Österreich

Geldwäschebekämpfung soll verbessert werden

Österreich reagiert auf die Kritik der bei der OECD angesiedelten Antigeldwäscheeinheit FATF und wird die Bekämpfung von Geldwäsche verbessern. Ein Gesetzesentwurf des Finanzministeriums sieht dazu unter anderem die Aufwertung der im Innenministerium angesiedelten Geldwäschemeldestelle vor, berichtet die Tageszeitung "Der Standard".

Geldwäschebekämpfung soll verbessert werden SN/APA (Symbolbild)/Achim Scheidema
Aufwertung der Geldwäschemeldestelle geplant.

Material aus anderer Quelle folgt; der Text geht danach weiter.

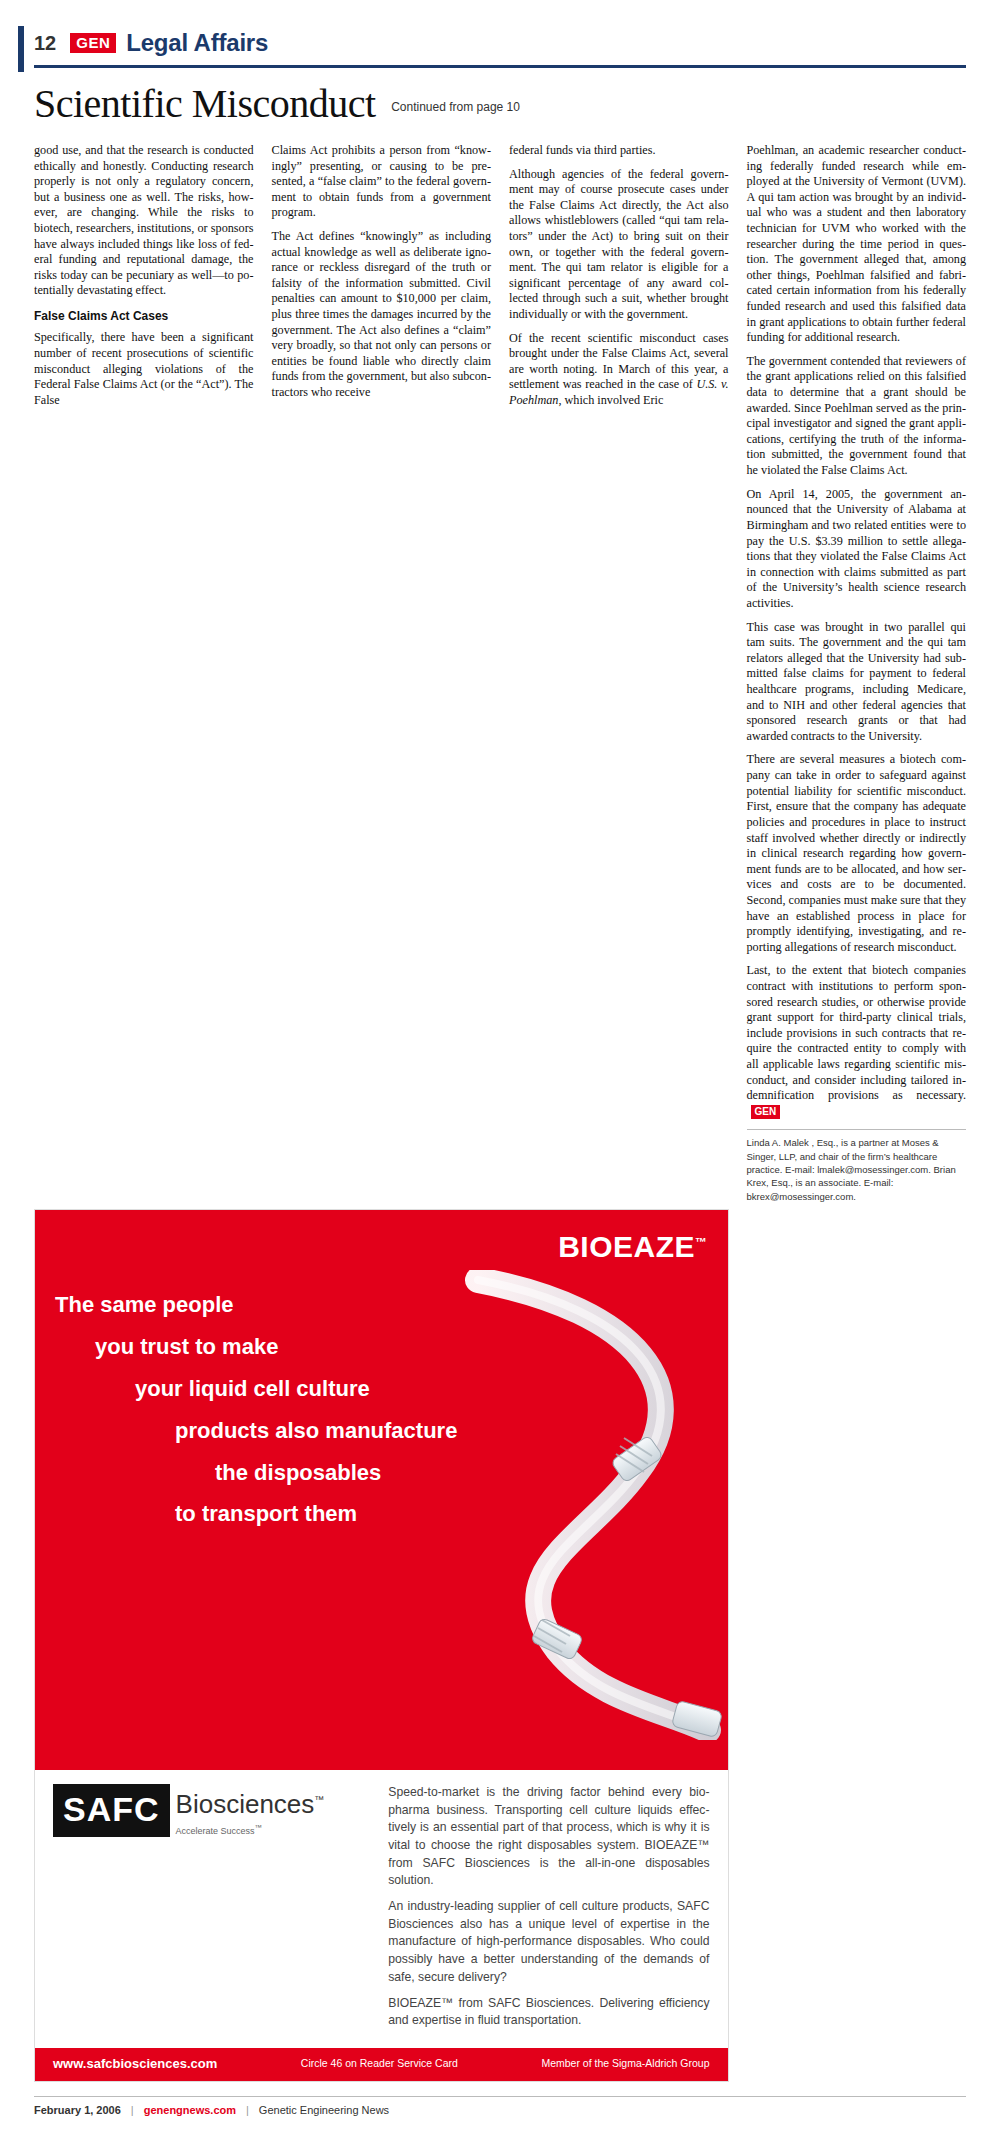12 GEN Legal Affairs
Scientific Misconduct Continued from page 10
good use, and that the research is conducted ethically and honestly. Conducting research properly is not only a regulatory concern, but a business one as well. The risks, however, are changing. While the risks to biotech, researchers, institutions, or sponsors have always included things like loss of federal funding and reputational damage, the risks today can be pecuniary as well—to potentially devastating effect.
False Claims Act Cases
Specifically, there have been a significant number of recent prosecutions of scientific misconduct alleging violations of the Federal False Claims Act (or the “Act”). The False
Claims Act prohibits a person from “knowingly” presenting, or causing to be presented, a “false claim” to the federal government to obtain funds from a government program.
The Act defines “knowingly” as including actual knowledge as well as deliberate ignorance or reckless disregard of the truth or falsity of the information submitted. Civil penalties can amount to $10,000 per claim, plus three times the damages incurred by the government. The Act also defines a “claim” very broadly, so that not only can persons or entities be found liable who directly claim funds from the government, but also subcontractors who receive
federal funds via third parties.
Although agencies of the federal government may of course prosecute cases under the False Claims Act directly, the Act also allows whistleblowers (called “qui tam relators” under the Act) to bring suit on their own, or together with the federal government. The qui tam relator is eligible for a significant percentage of any award collected through such a suit, whether brought individually or with the government.
Of the recent scientific misconduct cases brought under the False Claims Act, several are worth noting. In March of this year, a settlement was reached in the case of U.S. v. Poehlman, which involved Eric
Poehlman, an academic researcher conducting federally funded research while employed at the University of Vermont (UVM). A qui tam action was brought by an individual who was a student and then laboratory technician for UVM who worked with the researcher during the time period in question. The government alleged that, among other things, Poehlman falsified and fabricated certain information from his federally funded research and used this falsified data in grant applications to obtain further federal funding for additional research.
The government contended that reviewers of the grant applications relied on this falsified data to determine that a grant should be awarded. Since Poehlman served as the principal investigator and signed the grant applications, certifying the truth of the information submitted, the government found that he violated the False Claims Act.
On April 14, 2005, the government announced that the University of Alabama at Birmingham and two related entities were to pay the U.S. $3.39 million to settle allegations that they violated the False Claims Act in connection with claims submitted as part of the University’s health science research activities.
This case was brought in two parallel qui tam suits. The government and the qui tam relators alleged that the University had submitted false claims for payment to federal healthcare programs, including Medicare, and to NIH and other federal agencies that sponsored research grants or that had awarded contracts to the University.
There are several measures a biotech company can take in order to safeguard against potential liability for scientific misconduct. First, ensure that the company has adequate policies and procedures in place to instruct staff involved whether directly or indirectly in clinical research regarding how government funds are to be allocated, and how services and costs are to be documented. Second, companies must make sure that they have an established process in place for promptly identifying, investigating, and reporting allegations of research misconduct.
Last, to the extent that biotech companies contract with institutions to perform sponsored research studies, or otherwise provide grant support for third-party clinical trials, include provisions in such contracts that require the contracted entity to comply with all applicable laws regarding scientific misconduct, and consider including tailored indemnification provisions as necessary. GEN
Linda A. Malek , Esq., is a partner at Moses & Singer, LLP, and chair of the firm’s healthcare practice. E-mail: lmalek@mosessinger.com. Brian Krex, Esq., is an associate. E-mail: bkrex@mosessinger.com.
BIOEAZE™
The same people
you trust to make
your liquid cell culture
products also manufacture
the disposables
to transport them
SAFC
Biosciences™
Accelerate Success™
Speed-to-market is the driving factor behind every biopharma business. Transporting cell culture liquids effectively is an essential part of that process, which is why it is vital to choose the right disposables system. BIOEAZE™ from SAFC Biosciences is the all-in-one disposables solution.
An industry-leading supplier of cell culture products, SAFC Biosciences also has a unique level of expertise in the manufacture of high-performance disposables. Who could possibly have a better understanding of the demands of safe, secure delivery?
BIOEAZE™ from SAFC Biosciences. Delivering efficiency and expertise in fluid transportation.
www.safcbiosciences.com Circle 46 on Reader Service Card Member of the Sigma-Aldrich Group
February 1, 2006 | genengnews.com | Genetic Engineering News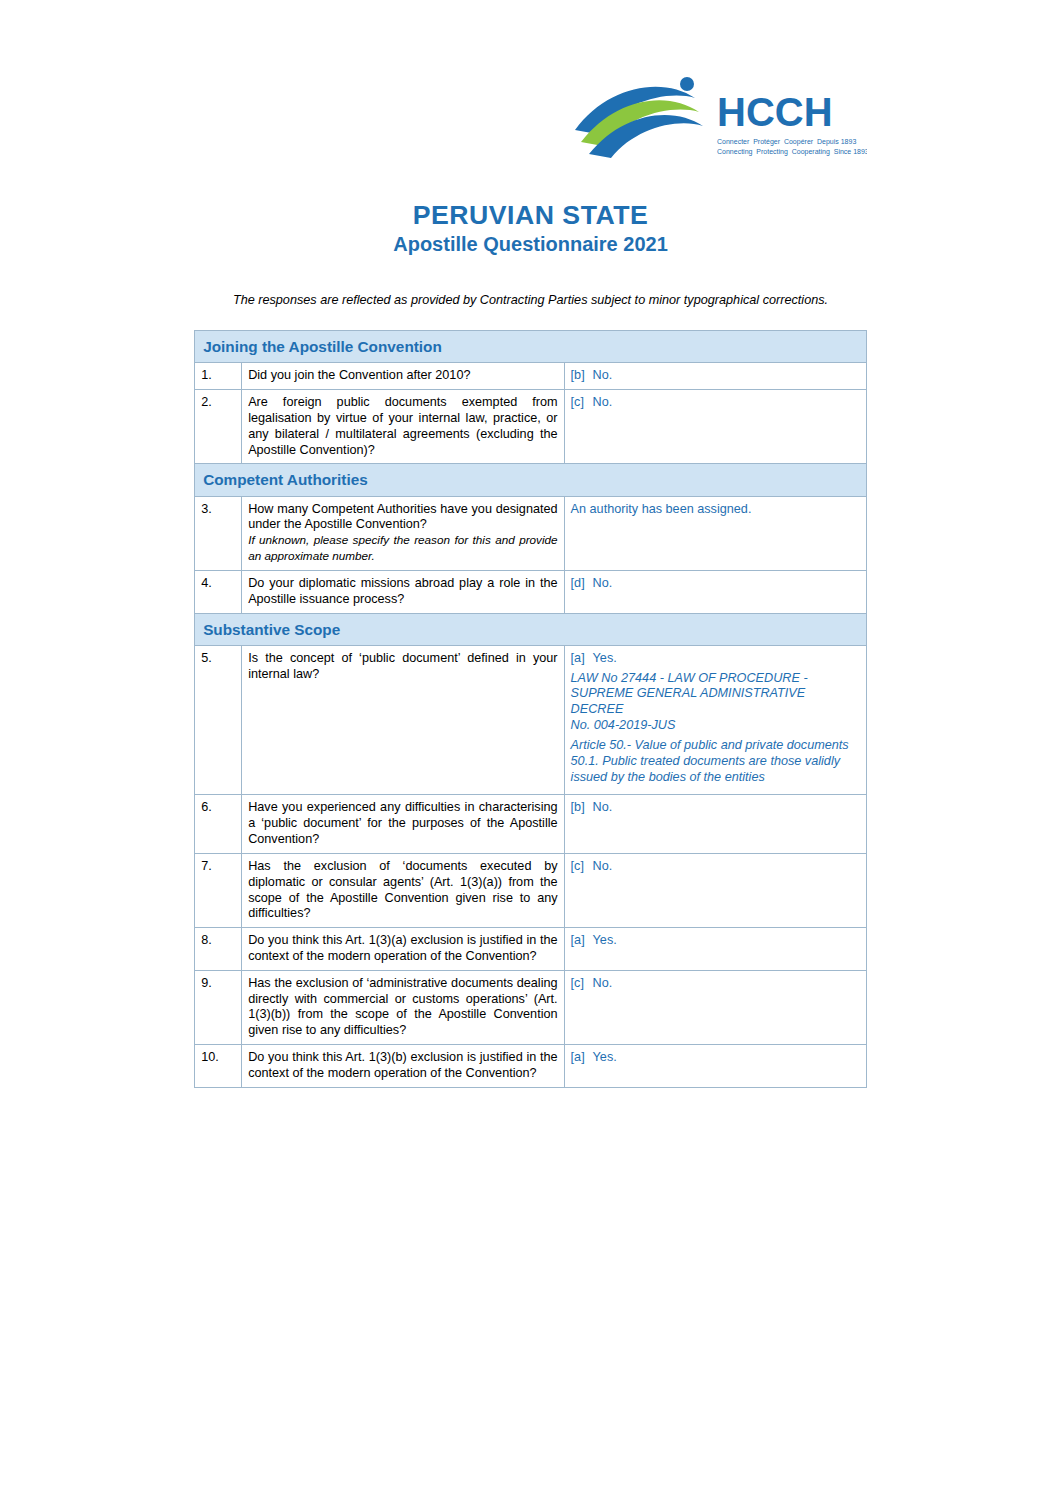HCCH Connecter Protéger Coopérer Depuis 1893 Connecting Protecting Cooperating Since 1893
PERUVIAN STATE
Apostille Questionnaire 2021
The responses are reflected as provided by Contracting Parties subject to minor typographical corrections.
| Joining the Apostille Convention |
| 1. | Did you join the Convention after 2010? | [b] No. |
| 2. | Are foreign public documents exempted from legalisation by virtue of your internal law, practice, or any bilateral / multilateral agreements (excluding the Apostille Convention)? | [c] No. |
| Competent Authorities |
| 3. | How many Competent Authorities have you designated under the Apostille Convention? If unknown, please specify the reason for this and provide an approximate number. | An authority has been assigned. |
| 4. | Do your diplomatic missions abroad play a role in the Apostille issuance process? | [d] No. |
| Substantive Scope |
| 5. | Is the concept of ‘public document’ defined in your internal law? | [a] Yes. LAW No 27444 - LAW OF PROCEDURE - SUPREME GENERAL ADMINISTRATIVE DECREE No. 004-2019-JUS Article 50.- Value of public and private documents 50.1. Public treated documents are those validly issued by the bodies of the entities |
| 6. | Have you experienced any difficulties in characterising a ‘public document’ for the purposes of the Apostille Convention? | [b] No. |
| 7. | Has the exclusion of ‘documents executed by diplomatic or consular agents’ (Art. 1(3)(a)) from the scope of the Apostille Convention given rise to any difficulties? | [c] No. |
| 8. | Do you think this Art. 1(3)(a) exclusion is justified in the context of the modern operation of the Convention? | [a] Yes. |
| 9. | Has the exclusion of ‘administrative documents dealing directly with commercial or customs operations’ (Art. 1(3)(b)) from the scope of the Apostille Convention given rise to any difficulties? | [c] No. |
| 10. | Do you think this Art. 1(3)(b) exclusion is justified in the context of the modern operation of the Convention? | [a] Yes. |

Österreich wurde im Frühjahr von der FATF wegen seiner laxen Bestimmungen und Praktiken bei der Geldwäsche und Terrorismusfinanzierung kritisiert und wäre deswegen beinahe auf der "grauen Liste" jener Staaten gelandet, die bei der Bekämpfung erhebliche Mängel aufweisen.

Die Geldwäschemeldestelle soll laut dem Gesetzesentwurf künftig nicht nur die von Finanzinstituten angezeigten Verdachtsfälle gegebenenfalls an die Staatsanwaltschaften weiterleiten, sondern eigene Auswertungen vornehmen. Im Bundeskriminalamtgesetz soll verankert werden, dass die Behörde ein datenbankgestütztes Analyseverfahren einführt, dabei auch andere vertrauliche Register anzapfen und die Ergebnisse an die zuständigen Stellen weiterleiten darf und soll.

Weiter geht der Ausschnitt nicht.